One area I wish the Liberals would get back into is lowering beer prices.
There’s some very easy solutions to lowering the cost that the next government could do:
#1 Lower the minimum sale price on beer sold in NB
#2 Allow Grocery stores to set their own sale prices on beer and wine.
#3 Abolish the depot system monopoly on cheap beer and wine in NB (allow some cheaper beer and wine products to be available at regular ANBL stores and rural locations)

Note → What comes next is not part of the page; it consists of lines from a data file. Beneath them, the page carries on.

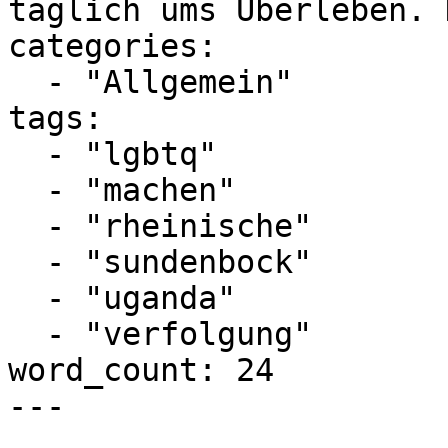
täglich ums Überleben. 
categories:

  - "Allgemein"

tags:

  - "lgbtq"

  - "machen"

  - "rheinische"

  - "sundenbock"

  - "uganda"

The depot system is especially stupid. There’s cheap beer made in Saint John that is only available for sale in St. Stephen, Salisbury, Bathurst, Campbellton, and Edmundston. Monctonians can at least drive to Salisbury to buy the Miller High Life made in Moncton for only $35 a 24 pack, but it’s still ridiculously arbitrary why they can’t just sell this beer at other ANBL locations, even if for a few dollars more.
I’ll give Higgs credit for at least letting grocery stores sell beer and wine within their existing stores (and not making them build adjacent, but separate stores to sell beer and wine outside the main grocery store, like Sask and Alberta require)

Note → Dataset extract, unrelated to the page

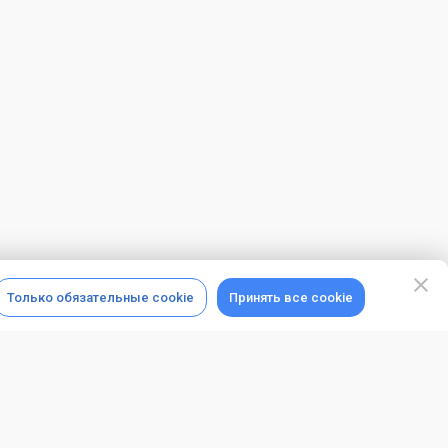
Только обязательные cookie
Принять все cookie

However, the implementation of his liberalization plan for liquor sales left a lot to be desired. For a guy that supposedly champions free market principles, he should have pushed for the grocery stores to have more freedom to set prices on alcohol as they saw fit.
Grocery stores being able to set sale prices that beat ANBL sale pricing would have forced ANBL to start lowering better sale prices at their stores to retain customers. This is essentially what happened in Sask.
Brad Wall shut down half of the SLGA stores and allowed grocery stories and private entities to open up private liquor stores and set their own sale prices to compete with the SLGA stores. What ended up happening is the government owned SLGA stores started offering the best sale prices on beer I’d ever seen in Sask.
Blaine Higgs; however, is no Brad Wall. The best we’d get out of Higgs is a 2% cut to the HST.